— begin —

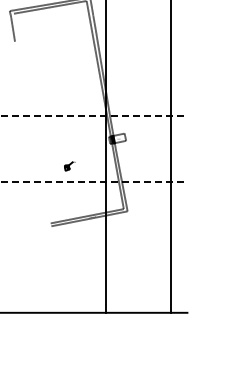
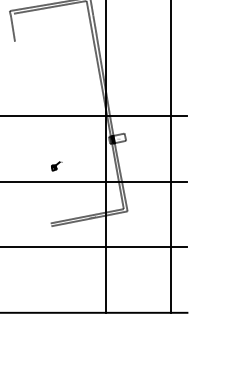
line at (94, 115): dashed -> solid
part at (69, 166) position: (69, 166) -> (56, 166)
line at (94, 181): dashed -> solid
line at (94, 247): none -> present
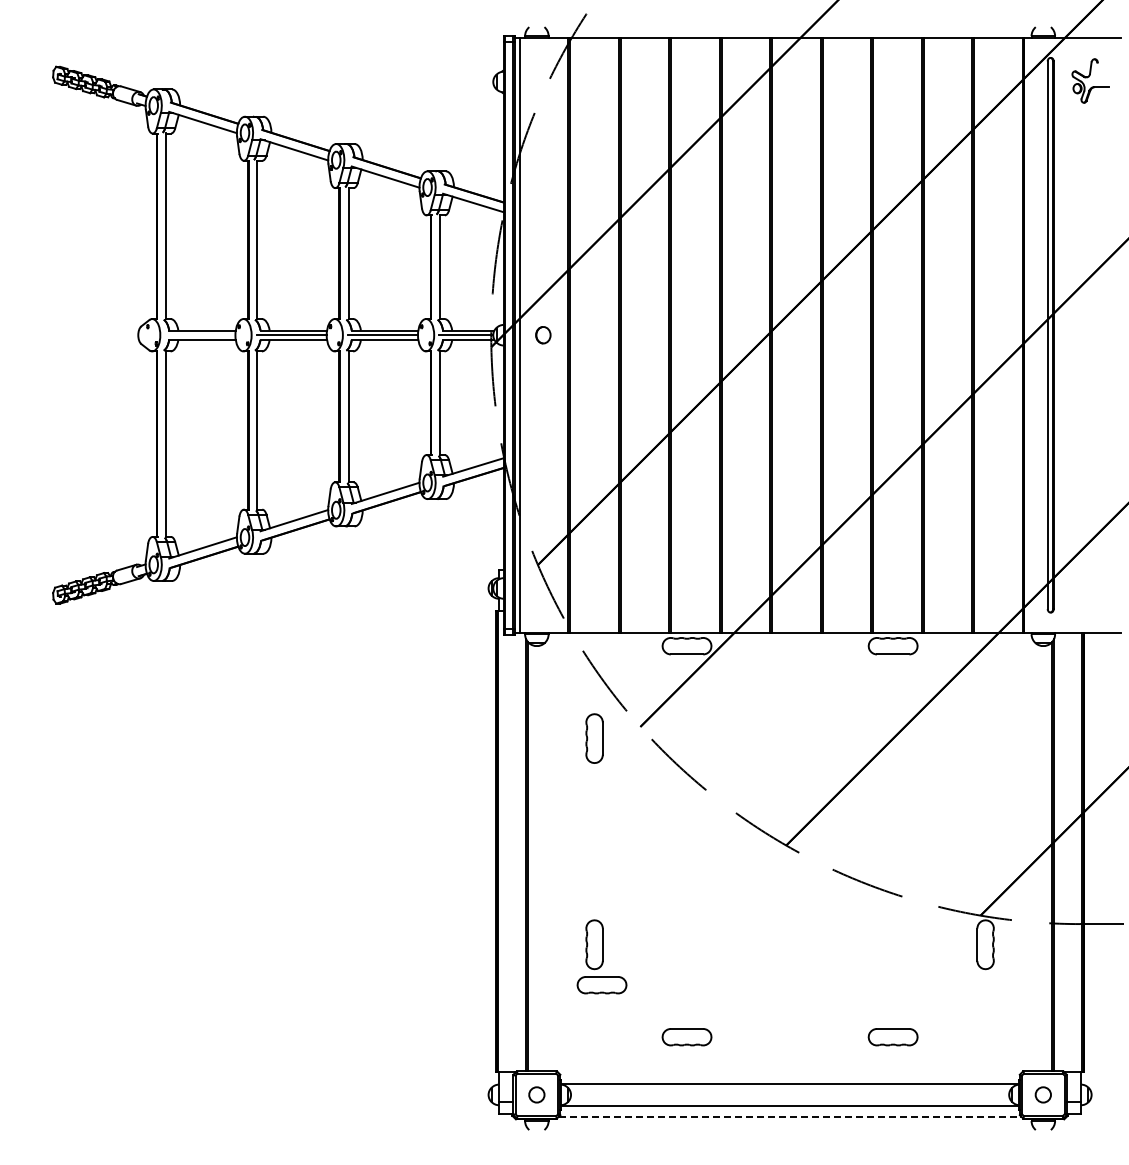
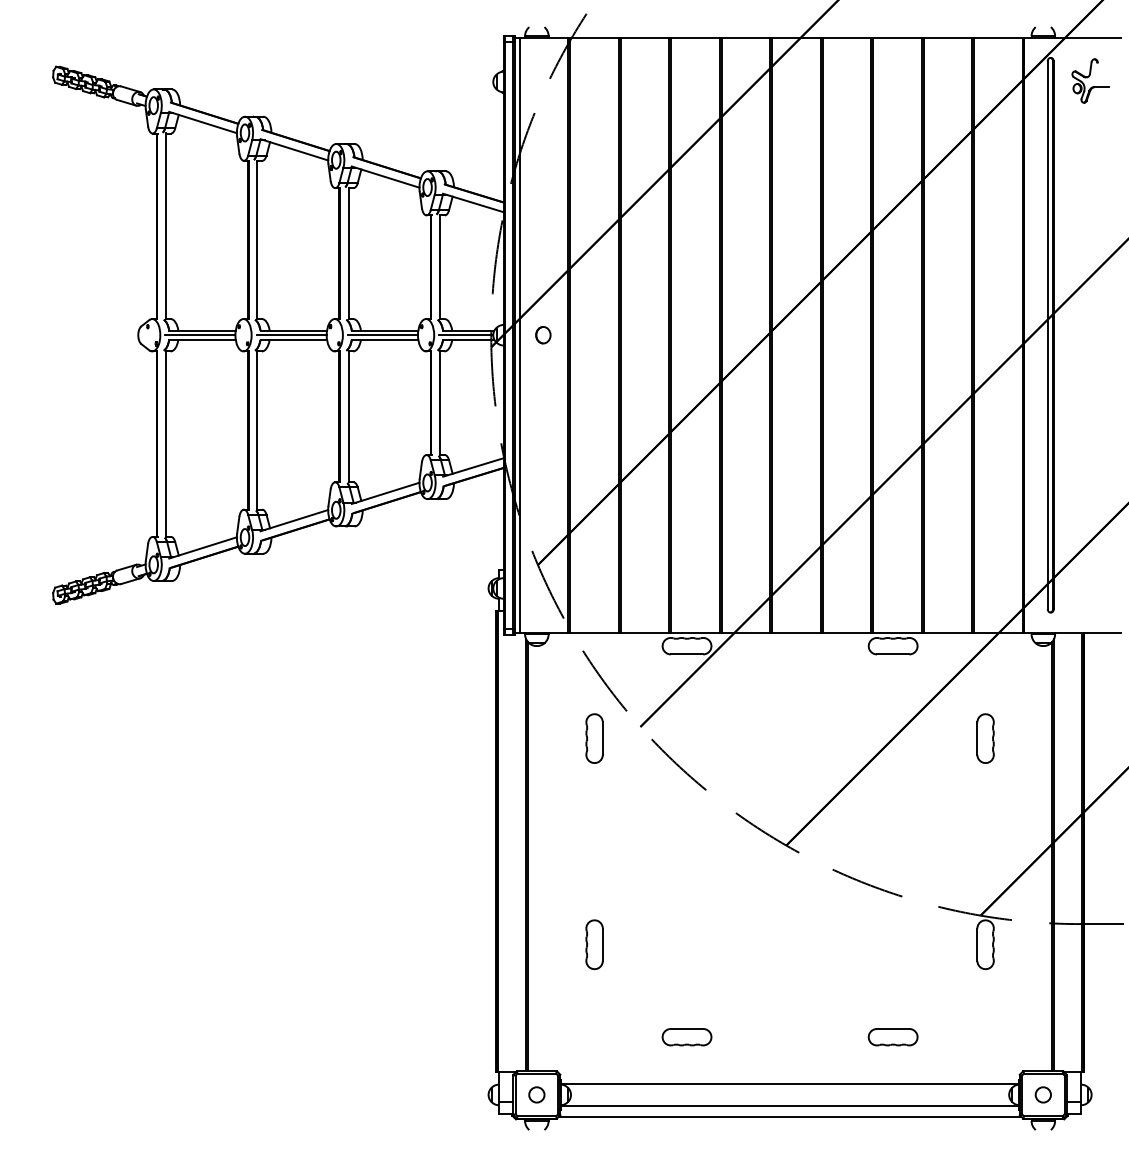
line at (200, 335): none -> present
part at (985, 738): none -> present
part at (601, 985): present -> none
line at (790, 1116): dashed -> solid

— end —

[SHORT TASK]
Update all the records above by replacing each "dashed" with "dotted" and leaving every other word unchanged. Write out only the text lines and omit the pictures.

[TASK SOLUTION]
line at (94, 115): dotted -> solid
part at (69, 166) position: (69, 166) -> (56, 166)
line at (94, 181): dotted -> solid
line at (94, 247): none -> present
line at (200, 335): none -> present
part at (985, 738): none -> present
part at (601, 985): present -> none
line at (790, 1116): dotted -> solid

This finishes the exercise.